ViewController.swift
    func postDataMessage(idToken:String){
        //GoogleService-Info.plistへのパスを取得します
        let firebasePlist = "GoogleService-Info"
        guard let googlePlist = Bundle.main.path(forResource: firebasePlist, ofType: "plist")
            else{print("GoogleService-Info.plistの取得失敗"); return}

        //SERVER_KEYを取得します
        if let option = NSDictionary(contentsOfFile: googlePlist){
            guard let serverKey = option["SERVER_KEY"] as? String
                else{print("SERVER_KEYの取得失敗"); return}

            //通知送信用のURL設定
            let url = URL.init(string:"https://fcm.googleapis.com/fcm/send")

            //リクエストの設定
            var request = URLRequest(url: url!)
            request.httpMethod = "POST"
            //ヘッダーの設定(keyにサーバーキーを設定します)
            request.addValue("application/json", forHTTPHeaderField: "Content-Type")
            request.addValue("key=\(serverKey)", forHTTPHeaderField: "Authorization")

            do{
                //送信するJSONデータの設定
                var sendData = Dictionary<String,Any>()
                //既定のパラメータに設定を行います
                sendData["to"] = idToken
                sendData["priority"] = "high"
                sendData["content_available"] = true
                
                //"data"以下のネスト用
                var dataDic = Dictionary<String,Any>()
                dataDic["testData"] = "TestJSON"
                sendData["data"] = dataDic
                
                //JSONデータの生成
                let sendJsonData = try JSONSerialization.data(withJSONObject: sendData, options: [])
                request.httpBody = sendJsonData
                
                //セッションの確立
                let config = URLSessionConfiguration.default
                let session = URLSession(configuration: config, delegate: nil, delegateQueue: .main)
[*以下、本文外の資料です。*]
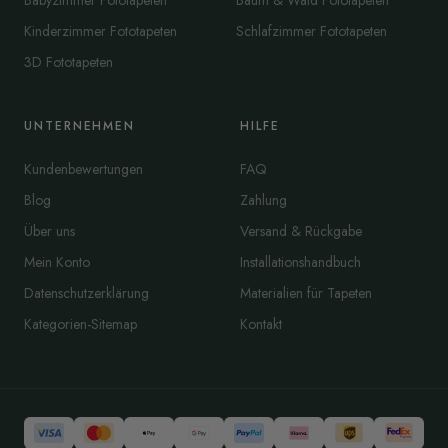
Babyzimmer Fototapeten
Baum & Wald Fototapeten
Kinderzimmer Fototapeten
Schlafzimmer Fototapeten
3D Fototapeten
UNTERNEHMEN
HILFE
Kundenbewertungen
FAQ
Blog
Zahlung
Über uns
Versand & Rückgabe
Mein Konto
Installationshandbuch
Datenschutzerklärung
Materialien für Tapeten
Kategorien-Sitemap
Kontakt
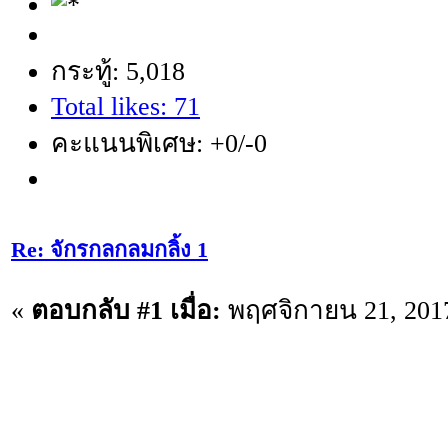
กระทู้: 5,018
Total likes: 71
คะแนนพิเศษ: +0/-0
Re: จักรกลกลมกลิ้ง 1
«
ตอบกลับ #1 เมื่อ:
พฤศจิกายน 21, 2017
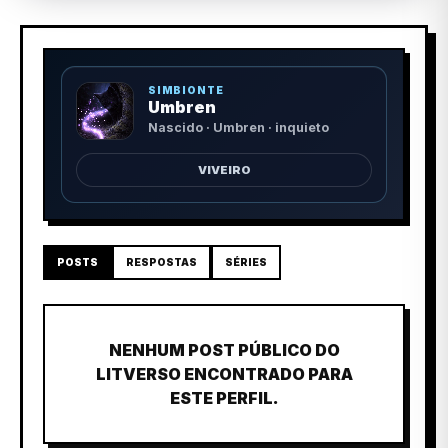
SIMBIONTE
Umbren
Nascido · Umbren · inquieto
VIVEIRO
POSTS
RESPOSTAS
SÉRIES
NENHUM POST PÚBLICO DO
LITVERSO ENCONTRADO PARA
ESTE PERFIL.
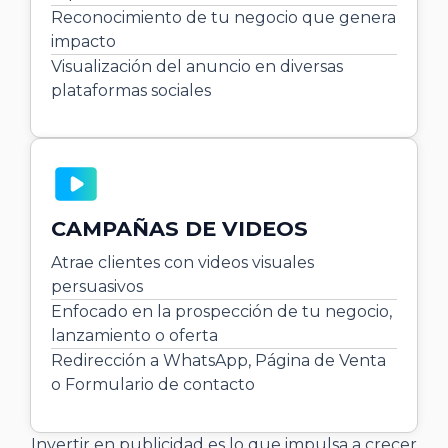
Reconocimiento de tu negocio que genera
impacto
Visualización del anuncio en diversas
plataformas sociales
CAMPAÑAS DE VIDEOS
Atrae clientes con videos visuales
persuasivos
Enfocado en la prospección de tu negocio,
lanzamiento o oferta
Redirección a WhatsApp, Página de Venta
o Formulario de contacto
Invertir en publicidad es lo que impulsa a crecer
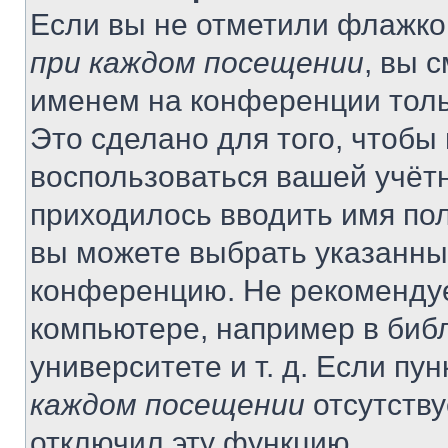
Если вы не отметили флажко
при каждом посещении
, вы 
именем на конференции толь
Это сделано для того, чтобы 
воспользоваться вашей учётн
приходилось вводить имя пол
вы можете выбрать указанный
конференцию. Не рекомендуе
компьютере, например в библ
университете и т. д. Если пу
каждом посещении
отсутству
отключил эту функцию.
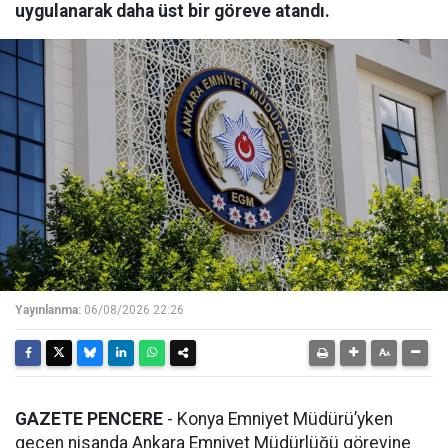
uygulanarak daha üst bir göreve atandı.
Yayınlanma:
06/08/2026 22:26
GAZETE PENCERE
- Konya Emniyet Müdürü’yken
geçen nisanda Ankara Emniyet Müdürlüğü görevine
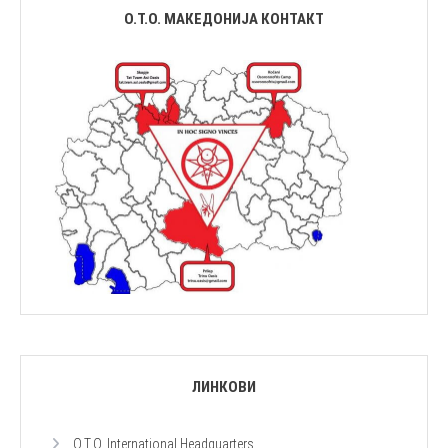
О.Т.О. МАКЕДОНИЈА КОНТАКТ
ЛИНКОВИ
O.T.O. International Headquarters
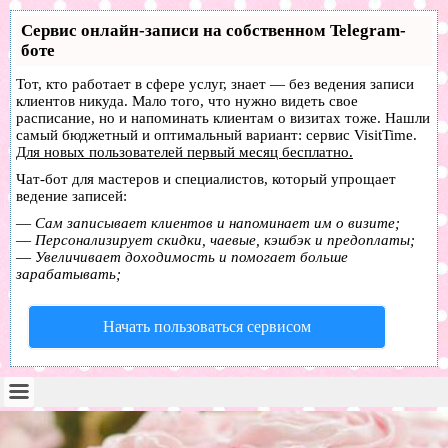
Сервис онлайн-записи на собственном Telegram-
боте
Тот, кто работает в сфере услуг, знает — без ведения записи
клиентов никуда. Мало того, что нужно видеть свое
расписание, но и напоминать клиентам о визитах тоже. Нашли
самый бюджетный и оптимальный вариант:
сервис VisitTime.
Для новых пользователей
первый месяц бесплатно
.
Чат-бот для мастеров и специалистов, который упрощает
ведение записей:
—
Сам записывает клиентов и напоминает им о визите;
—
Персонализирует скидки, чаевые, кэшбэк и предоплаты;
—
Увеличивает доходимость и помогает больше
зарабатывать;
Начать пользоваться сервисом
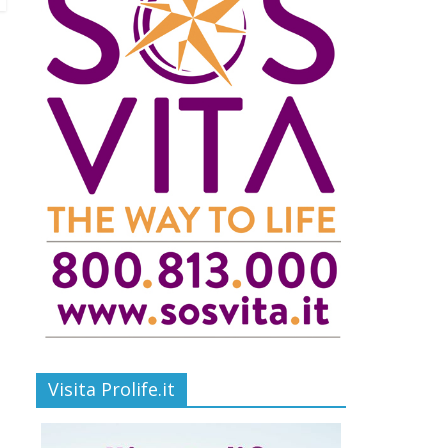
Visita Prolife.it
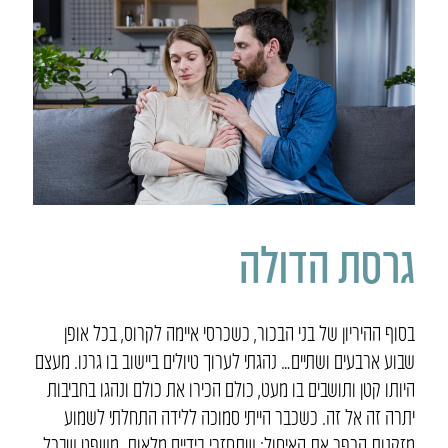
גרסת הדולה
בסוף ההיריון של בני הבכור, כשכרסי איימה לקרוס, בכל אופן
שבוע ארבעים ושתיים… נהגתי לערוך טיולים ביישוב בו גרנו. מעצם
היותו קטן ותושבים בו מעט, כולם הכירו את כולם ונהגו בחביבות
יתרה זה אל זה. כשכבר הייתי סמוכה ללידה התחלתי לשמוע
מזקנות הכפר את האיחול: שתחזרי בידיים מלאות. משפט שבכל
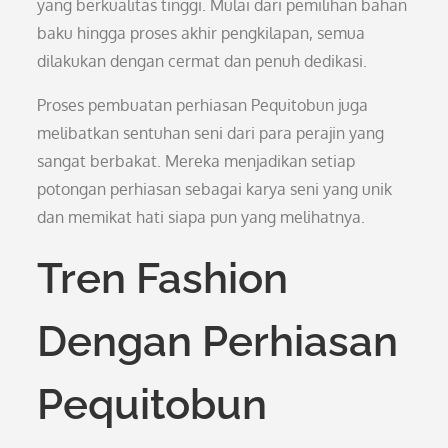
yang berkualitas tinggi. Mulai dari pemilihan bahan
baku hingga proses akhir pengkilapan, semua
dilakukan dengan cermat dan penuh dedikasi.
Proses pembuatan perhiasan Pequitobun juga
melibatkan sentuhan seni dari para perajin yang
sangat berbakat. Mereka menjadikan setiap
potongan perhiasan sebagai karya seni yang unik
dan memikat hati siapa pun yang melihatnya.
Tren Fashion
Dengan Perhiasan
Pequitobun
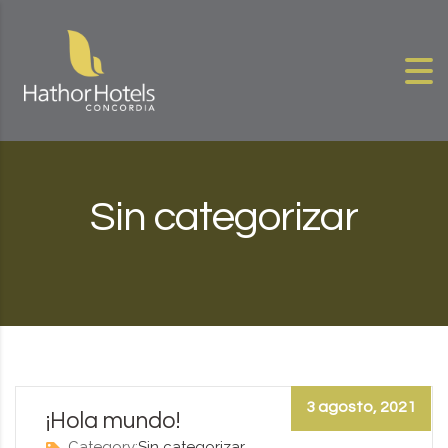
Skip to content
Sin categorizar
3 agosto, 2021
¡Hola mundo!
Category:
Sin categorizar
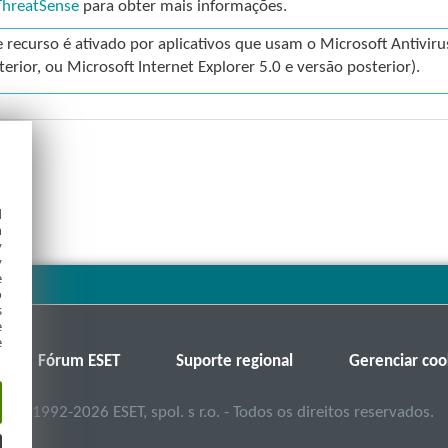
ThreatSense
para obter mais informações.
e recurso é ativado por aplicativos que usam o Microsoft Antivir
terior, ou Microsoft Internet Explorer 5.0 e versão posterior).
d
h
y
y
e
o
s
e
e
Fórum ESET
Suporte regional
Gerenciar coo
©
1992-2026
ESET, spol. s r.o. - Todos os direitos reservados.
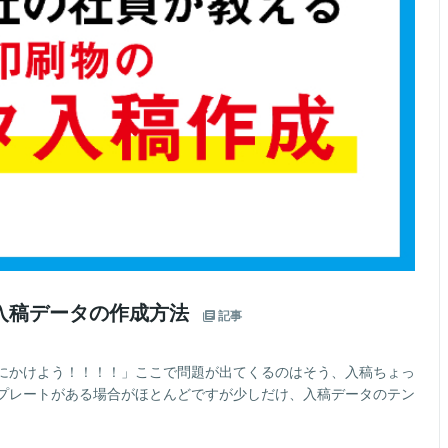
入稿データの作成方法
記事
にかけよう！！！！」ここで問題が出てくるのはそう、入稿ちょっ
プレートがある場合がほとんどですが少しだけ、入稿データのテン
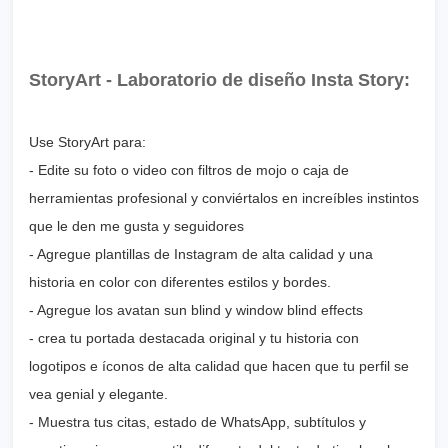
StoryArt - Laboratorio de diseño Insta Story:
Use StoryArt para:
- Edite su foto o video con filtros de mojo o caja de
herramientas profesional y conviértalos en increíbles instintos
que le den me gusta y seguidores
- Agregue plantillas de Instagram de alta calidad y una
historia en color con diferentes estilos y bordes.
- Agregue los avatan sun blind y window blind effects
- crea tu portada destacada original y tu historia con
logotipos e íconos de alta calidad que hacen que tu perfil se
vea genial y elegante.
- Muestra tus citas, estado de WhatsApp, subtítulos y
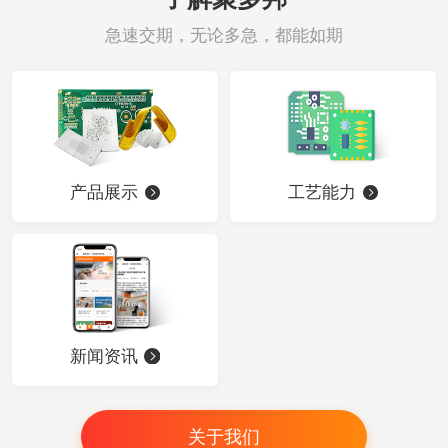
急速交期，无论多急，都能如期
产品展示
工艺能力
新闻资讯
关于我们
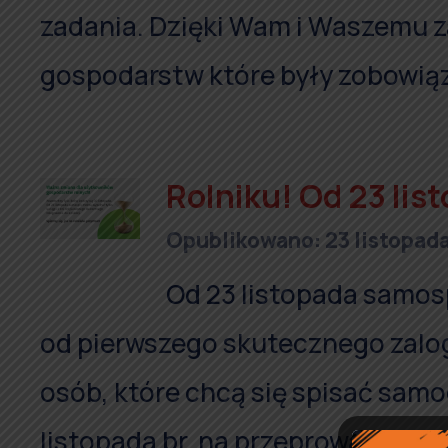
zadania. Dzięki Wam i Waszemu 
gospodarstw które były zobowiąz
Rolniku! Od 23 li
Opublikowano: 23 listopad
Od 23 listopada samosp
od pierwszego skutecznego zalog
osób, które chcą się spisać samo
listopada br. na przeprowadzenie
                //JSONデータの送信
                let task = session.dataTask(with: request, completionHandler: {(data, response, error) -> Void in
                    if(error == nil){
                        if data == nil{
                            print("HTTP通信でエラー")
                            return
                        }else{
                            print("data : \(data!.description)")
                        }
                    }else{
                        print("Error : \(error.debugDescription)")
                    }
                })
                task.resume()
            }catch let error{
                print("try-catch Error : \(error.localizedDescription)")
            }
        }
    }

上記のPOSTで送信したデータメッセージをAppDelegateで受信した際の内容は以下になります。

[AnyHashable("testData"): TestJSON, AnyHashable("aps"): {

    "content-available" = 1;

}, AnyHashable("gcm.message_id"): 0:1509610714214997%8ae518be8ae518be]

#おわりに
最初にサイレント通知の処理がうまくいかなかったのは自分の知識の無さが原因としか言いようがないのですが、サイレント通知関連の話はネット検索してもなかなか見つからない気がします。(探すのが下手くそなだけかもしれませんが。)
あまり需要がないのでしょうか?
わかりませんが…私は使わないことになりそうな流れの今、備忘録のつもりでまとめましたが、これがもしどなたかの参考になれば幸いと思います。
個人的には、通知関連とJSON関連の勉強になったので、今後何かのタイミングで生かしていければと思います。
だいたい毎回言っているのですが…もし何かございましたらコメント等いただければ幸いです。